Junte-se a mim e líderes de renome mundial, incluindo Sir Michael Barber (Reino Unido), Dr. Michael Bloco (EUA), Dr. Leon Botstein (EUA), Professor Clay Christensen (EUA), Dr. Linda, Darling-Hammond (EUA), Dr. MadhavChavan (Índia), Professor Michael Fullan (Canadá), Professor Howard Gardner (EUA), Professor Andy Hargreaves (EUA), Professor Yvonne Hellman (Holanda), Professor Kristin Helstad (Noruega), Jean Hendrickson (EUA), Professor Rose Hipkins (Nova Zelândia), Professor Cornelia Hoogland (Canadá), Honrosa Jeff Johnson (Canadá), Senhora. Chantal Kaufmann (Bélgica), Dr. EijaKauppinen (Finlândia), Secretário TapioKosunen Estado (Finlândia), Professor Dominique Lafontaine (Bélgica), Professor Hugh Lauder (Reino Unido), Senhor Ken Macdonald (Reino Unido), Professor Geoff Mestres (Austrália), Professor Barry McGaw (Austrália), Shiv Nadar (Índia), Professor R. Natarajan (Índia), Dr. PAK NG (Cingapura), Dr. Denise Papa (US), Sridhar Rajagopalan (Índia), Dr. Diane Ravitch (EUA), Richard Wilson Riley (EUA), Sir Ken Robinson (Reino Unido), Professor Pasi Sahlberg (Finlândia), Professor Manabu Sato (Japão), Andreas Schleicher (PISA, OCDE), Dr. Anthony Seldon (Reino Unido), Dr. David Shaffer (EUA), Dr. Kirsten Immersive Are (Noruega), Chanceler Stephen Spahn (EUA), Yves Theze (LyceeFrancais EUA), Professor Charles Ungerleider (Canadá), Professor Tony Wagner (EUA), Sir David Watson (Reino Unido), Professor Dylan Wiliam (Reino Unido), Dr. Mark Wormald (Reino Unido), Professor Theo Wubbels (Holanda), Professor Michael Young (Reino Unido), e Professor Minxuan Zhang (China) como eles exploram as grandes questões da educação imagem que todas as nações enfrentam hoje.

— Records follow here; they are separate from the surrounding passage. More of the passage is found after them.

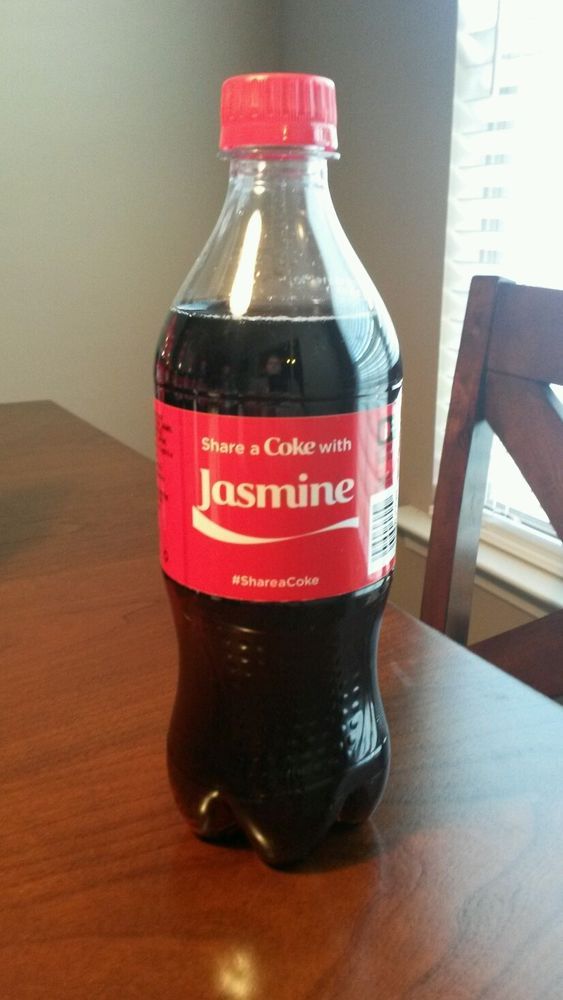
Locate an element on the screen. wood table is located at coordinates (133, 889).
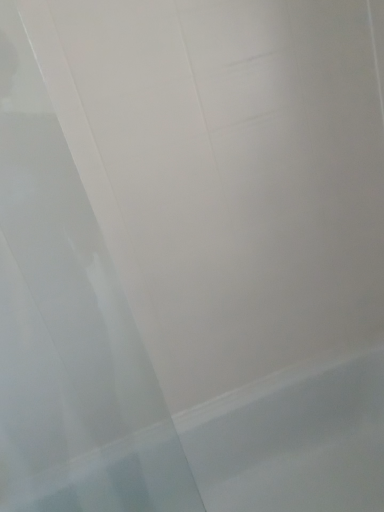
This screenshot has width=384, height=512. I want to click on white glossy bathtub at lower right, so click(249, 452).

What do you see at coordinates (249, 452) in the screenshot? I see `white glossy bathtub at lower right` at bounding box center [249, 452].

Where is `white glossy bathtub at lower right`? The image size is (384, 512). white glossy bathtub at lower right is located at coordinates (249, 452).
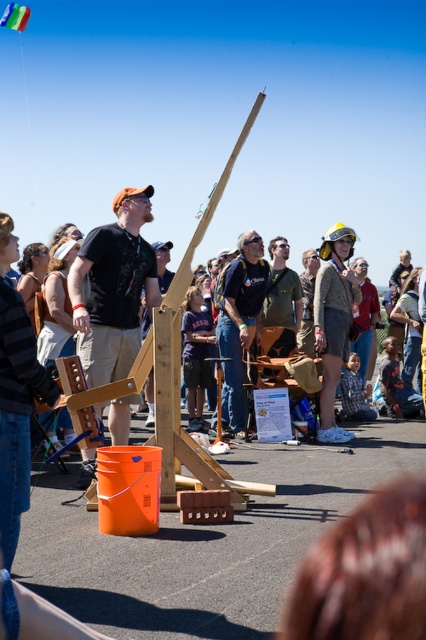
Question: Estimate the real-world distances between objects in this image. Which object is farther from the multicolored fabric kite at center?

Choices:
 (A) matte green shirt at center
 (B) matte blue shirt at center
 (C) matte black shirt at center

Answer: (C)

Question: Which point is closer to the camera?

Choices:
 (A) matte black shirt at center
 (B) multicolored fabric kite at center

Answer: (A)

Question: Which point is farther from the camera taking this photo?

Choices:
 (A) (97, 307)
 (B) (284, 262)

Answer: (B)

Question: Can you confirm if matte black shirt at center is positioned below multicolored fabric kite at center?

Choices:
 (A) yes
 (B) no

Answer: (A)

Question: Does matte green shirt at center have a larger size compared to multicolored fabric kite at center?

Choices:
 (A) no
 (B) yes

Answer: (A)

Question: Is matte black shirt at center positioned at the back of multicolored fabric kite at center?

Choices:
 (A) no
 (B) yes

Answer: (A)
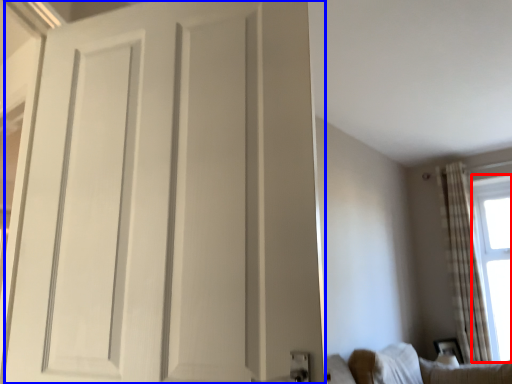
Question: Which object is further to the camera taking this photo, window screen (highlighted by a red box) or door (highlighted by a blue box)?

Choices:
 (A) window screen
 (B) door

Answer: (A)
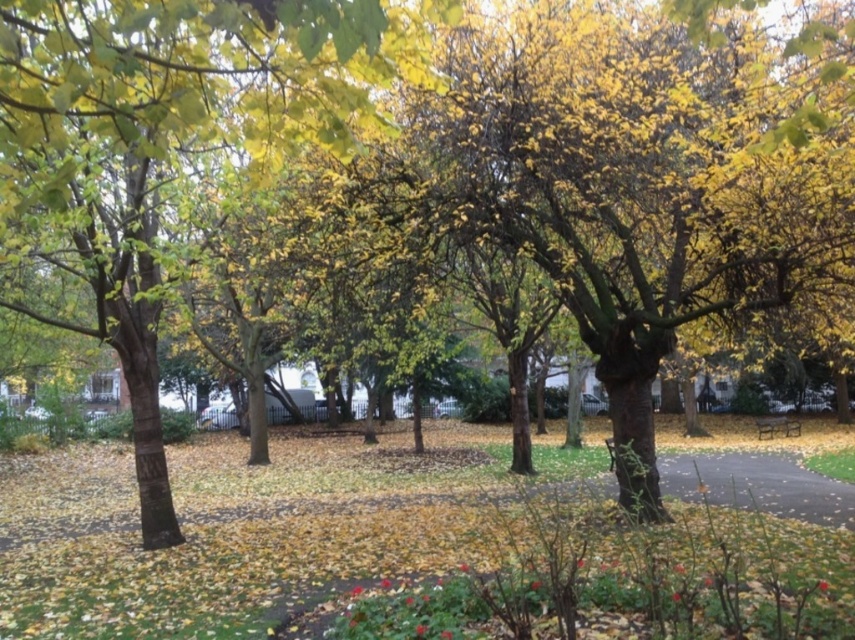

A Pesquisa Global para Educação Comunitária Página

C. M. Rubin é o autor de duas séries on-line lido pelo qual ela recebeu uma 2011 Upton Sinclair prêmio, “A Pesquisa Global para a Educação” e “Como vamos Leia?” Ela também é autora de três livros mais vendidos, Incluindo The Real Alice no País das Maravilhas, é o editor de CMRubinWorld, e é um Disruptor Fundação Fellow.